Montero (2006) destaca a importância de se reconhecer o cenário complexo que é trabalhar com comunidades e com o conhecimento popular. Na criação de uma rede dialógica entre especialistas e comunidades, está firmada a proposta de valorizar a construção do conhecimento a partir de uma perspectiva histórica alinhada com processos participativos que a autora realizou, pesquisou e escreveu por mais de três décadas.

Ponderando sobre os métodos da Psicologia Comunitária e da Psicologia Política, áreas de preferência de investigação e ação de Montero, a autora identifica que os casos dos métodos participativos vêm sendo aplicados para desideologização, desalienação, desnaturalização, como mobilização da consciência crítica. Relações dialógicas se estabelecem dessa forma, a fim de manter a igualdade entre quem investiga ou propõe uma intervenção e as pessoas que participam. Entendemos que o diálogo passa por processos de pergunta e resposta, expressa opiniões e contradições, além de chegar a acordos debatidos coletivamente. A visão metodológica de Maritza Montero inclui o diálogo estreito com Martín-Baró, Paulo Freire e Fals Borda, e nesse exercício a Psicologia passa a apresentar interfaces com aspectos políticos nos quais as perspectivas libertadora e comunitária dão o tom.

Linhas exibidas.
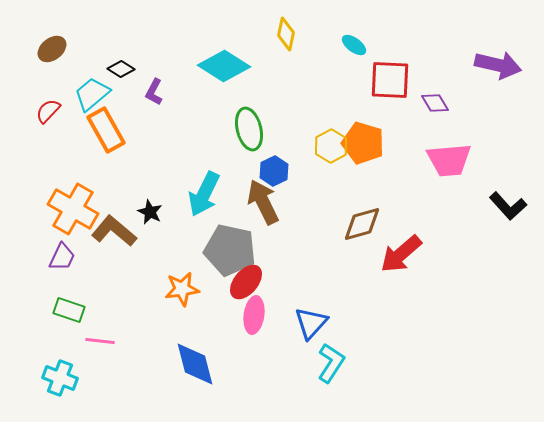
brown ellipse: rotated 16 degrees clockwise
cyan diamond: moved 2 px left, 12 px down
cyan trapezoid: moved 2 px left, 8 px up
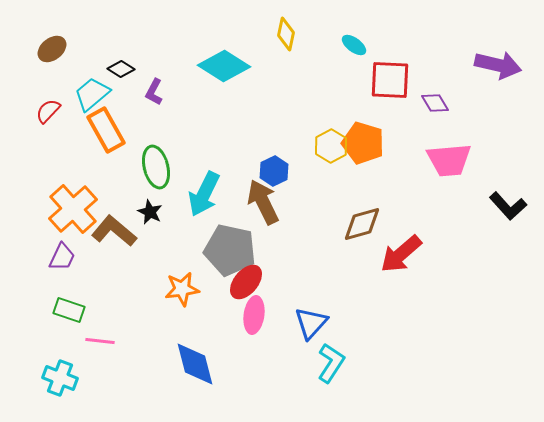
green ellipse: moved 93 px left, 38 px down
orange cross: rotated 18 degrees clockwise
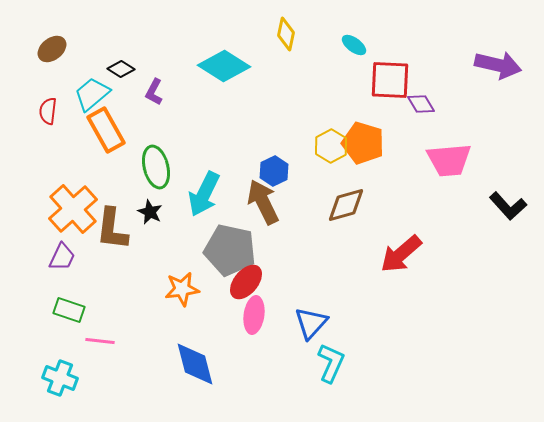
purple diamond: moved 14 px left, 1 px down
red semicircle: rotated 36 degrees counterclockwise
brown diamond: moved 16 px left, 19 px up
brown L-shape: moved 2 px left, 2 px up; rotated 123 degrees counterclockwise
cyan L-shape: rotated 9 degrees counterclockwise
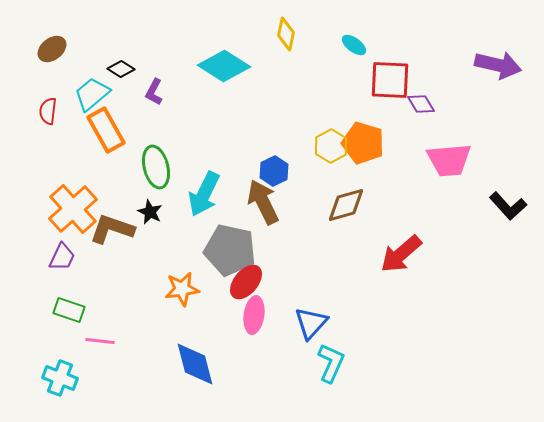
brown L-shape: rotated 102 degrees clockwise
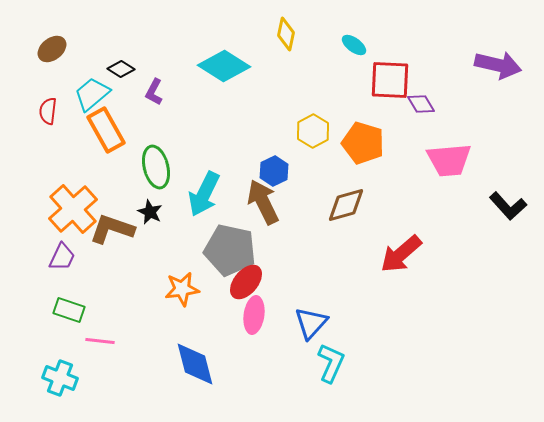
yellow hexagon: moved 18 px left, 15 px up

...

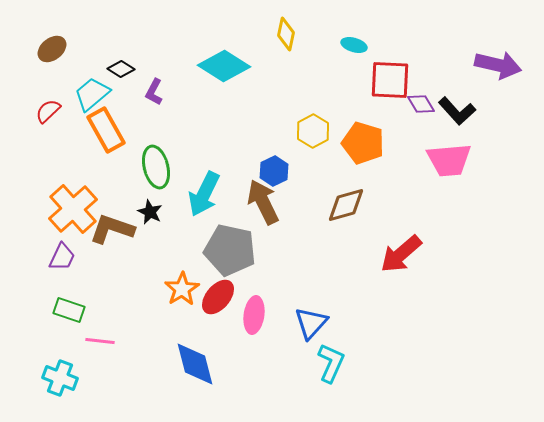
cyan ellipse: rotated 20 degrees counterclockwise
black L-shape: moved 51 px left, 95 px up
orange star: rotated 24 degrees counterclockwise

---

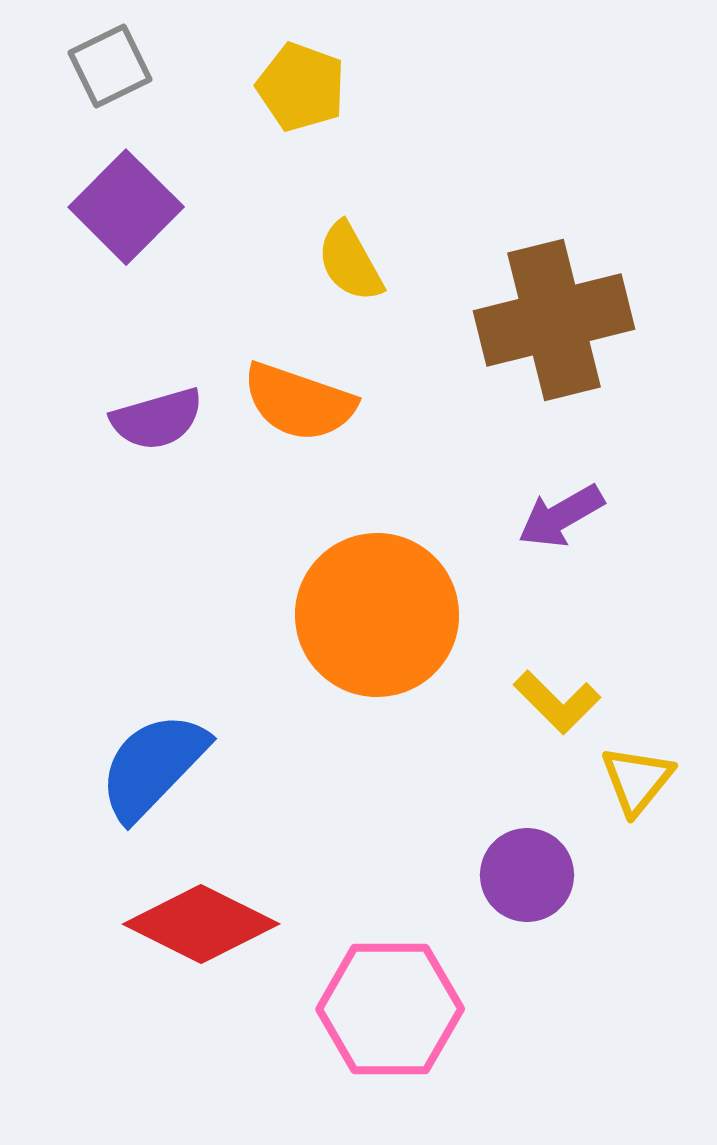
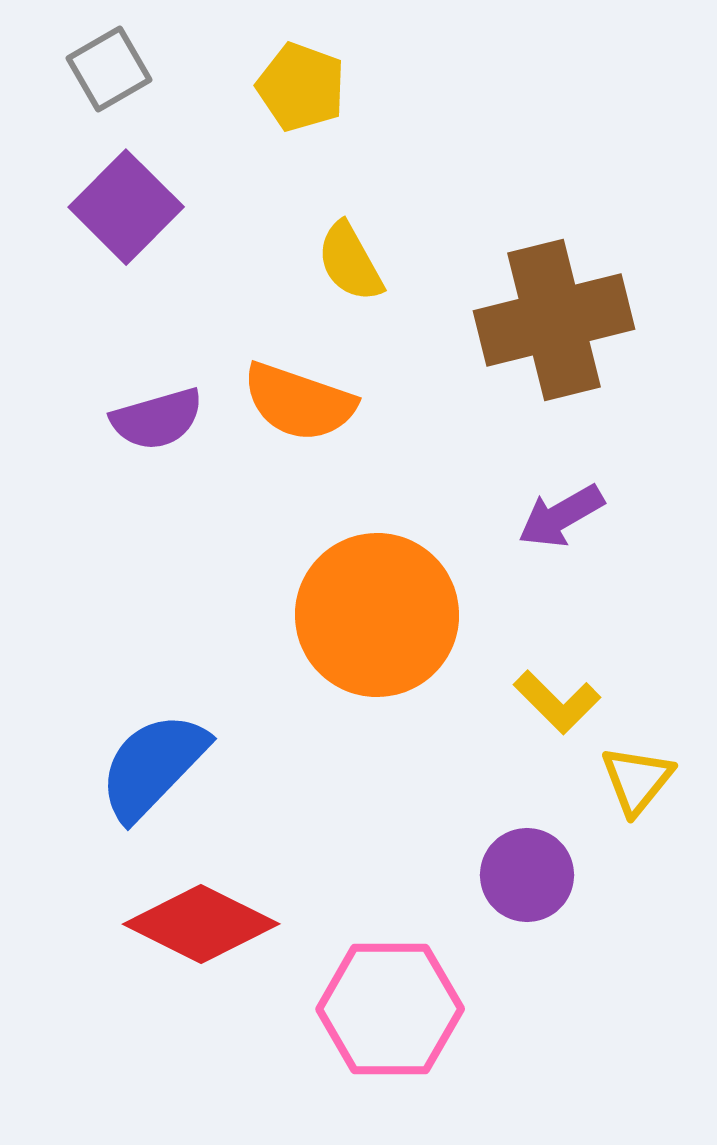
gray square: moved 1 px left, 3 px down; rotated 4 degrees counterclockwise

Tarefa 1.
De acordo com o trecho sobre Maritza Montero, quais são as áreas de preferência de investigação e ação da autora?
Tarefa 2.
Enumere os pensadores com quem, segundo o trecho sobre Maritza Montero, a visão metodológica da autora mantém diálogo estreito.
Tarefa 3.
Dê prosseguimento ao trecho sobre Maritza Montero a partir da última frase apresentada.

Resposta 1.
A Psicologia Comunitária e a Psicologia Política.

Resposta 2.
Martín-Baró, Paulo Freire e Fals Borda.

Resposta 3.
c) Metodologias para uma Psicossociologia participativa: Maria Inácia D'Ávila Neto

Maria Inácia D'Ávila Neto se graduou em Psicologia no Brasil e teve aqui também longas experiências docentes, tanto na Universidade de Brasília (UnB), onde iniciou a carreira, quanto na Universidade Federal do Rio de Janeiro (UFRJ), onde se aposentou e orientou pesquisas até a morte. Cursou mestrado, doutorado e, mais adiante, pós-doutorado na França.

Com essas marcas e protagonismo inconteste, D'Ávila Neto, como se pode atestar nos trabalhos recentes sobre sua presença no campo (Maciel & Souza, 2018), provocou a universidade do Brasil, no que concerne ao desafio de ampliar visões sobre interdisciplinaridade e a inaugurar outros locus de produção de conhecimento reunindo especialistas de diferentes disciplinas. As opções, em termos de colaboração interinstitucional, refletiram o peso que a diversidade humana merece. Em outras palavras, a produção que ajudou a impulsionar, como supervisora e orientadora, no referido programa de pós-graduação, faz parte da chave transcultural de Psicologia, no sentido dado por Muniz Sodré (2018, p. 9).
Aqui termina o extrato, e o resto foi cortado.